Biancheri’s direction is as beguiling as her moving musings on the dolor of the downtrodden and degraded communities she seeks to support here, capturing the eerie environment of The Zookeeper’s domain with a crisp – and chilling – cleanness that immediately calls to mind the aforementioned Cuckoo’s Nest and Girl, Interrupted. It proves to be the perfect backdrop to the brutality Paddy Considine exhibits in his petrifying performance too, with his causticity contrasting with the clinic’s coldness in frightening fashion – and scariest of all is his ability to switch from callousness to cordiality on a dime, charming the parents of the very patients he abuses when the lights go low and no witnesses are watching.
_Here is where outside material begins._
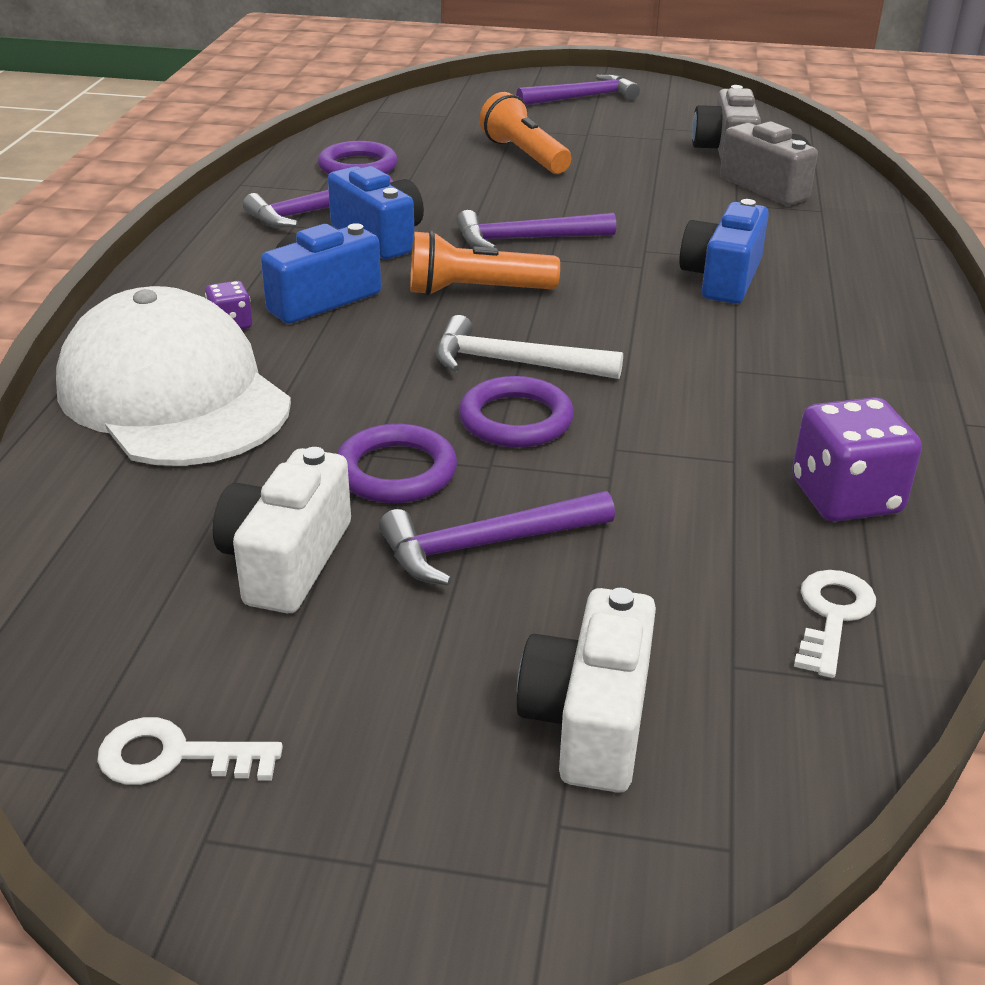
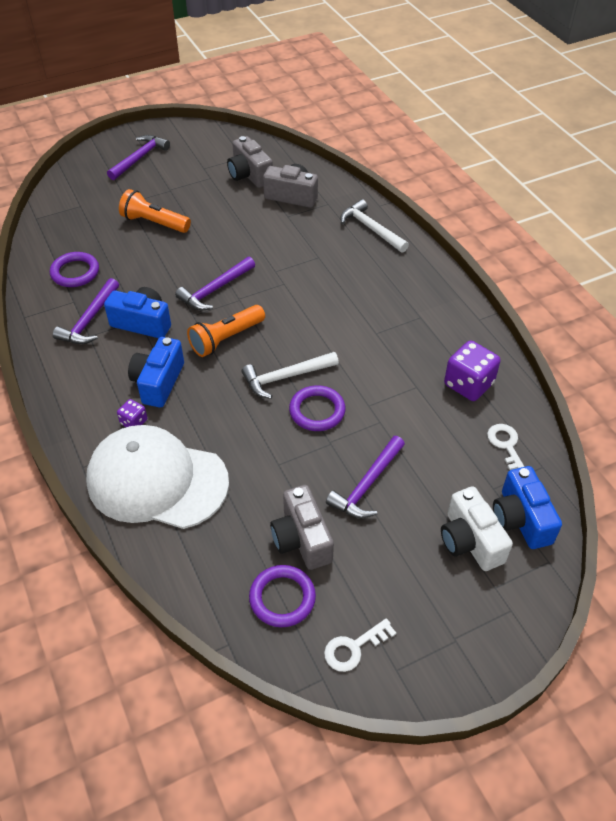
camera: 35 degrees left, 15 degrees up
white camera [213,447,351,613] -> grey camera [270,485,334,570]
purple ring [336,424,457,503] -> purple ring moved to [249,565,316,627]
blue camera [679,199,769,304] -> blue camera moved to [493,466,562,549]
none -> white hammer [340,199,409,253]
If nothing else, by the time Wolf reaches its rapid but rich resolution, it’s The Zookeeper’s horrifying lack of humanity, MacKay and Depp’s potent poignancy in their parts, and Biancheri’s extensive empathy for her characters and conditions that will linger long after you leave the theater, providing you with much to ponder in the weeks that follow. Even if Biancheri’s contemplations don’t always come together as completely as they could, they’re always utterly absorbing, and it’s refreshing to still see such original art brought to the big screen.
Focus Features will release Wolf in US theaters on December 3, 2021.